Record extracts -

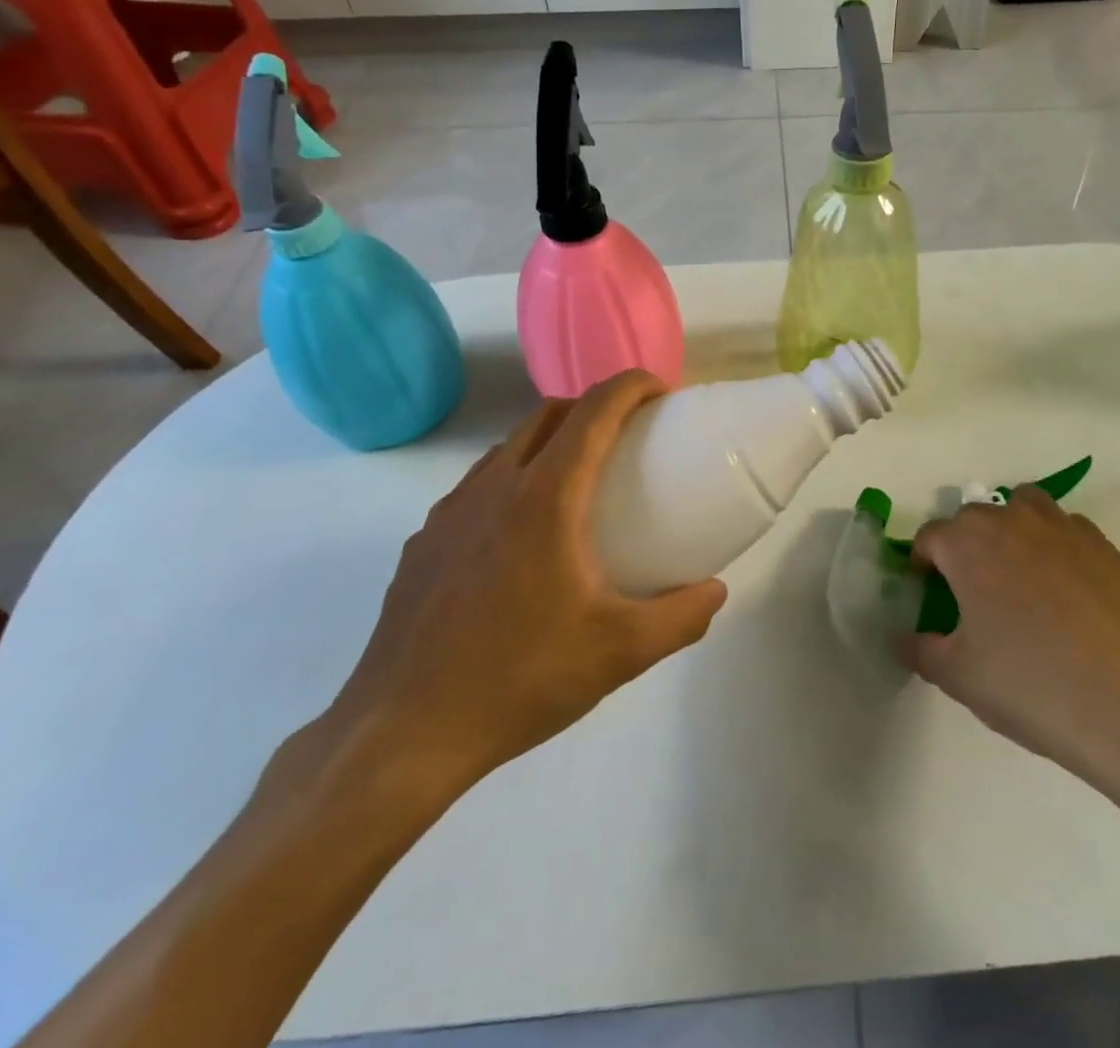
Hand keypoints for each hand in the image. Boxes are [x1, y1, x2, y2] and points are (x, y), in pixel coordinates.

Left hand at [314, 371, 727, 813]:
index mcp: (545, 498)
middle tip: (629, 435)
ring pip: (507, 446)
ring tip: (577, 480)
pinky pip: (477, 486)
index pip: (593, 411)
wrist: (402, 734)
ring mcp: (450, 512)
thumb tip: (717, 592)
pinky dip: (512, 479)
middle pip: (548, 414)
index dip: (631, 386)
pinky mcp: (423, 543)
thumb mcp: (620, 652)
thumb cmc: (520, 679)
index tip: (662, 393)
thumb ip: (681, 617)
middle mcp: (494, 487)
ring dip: (549, 440)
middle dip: (593, 406)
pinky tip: (521, 535)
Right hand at [908, 489, 1119, 822]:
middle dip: (965, 547)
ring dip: (1012, 530)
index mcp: (967, 542)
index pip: (929, 538)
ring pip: (1024, 508)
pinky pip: (1067, 531)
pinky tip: (1066, 591)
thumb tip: (906, 638)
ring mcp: (1063, 527)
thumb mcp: (957, 675)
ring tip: (1019, 577)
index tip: (929, 594)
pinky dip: (1056, 547)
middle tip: (973, 595)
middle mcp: (1011, 519)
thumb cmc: (1029, 683)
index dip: (922, 564)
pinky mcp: (1105, 547)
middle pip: (974, 519)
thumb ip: (921, 649)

Your instructions -
If a line in the data holds the word "ring", count it, then state the total alone.

Solution below -
8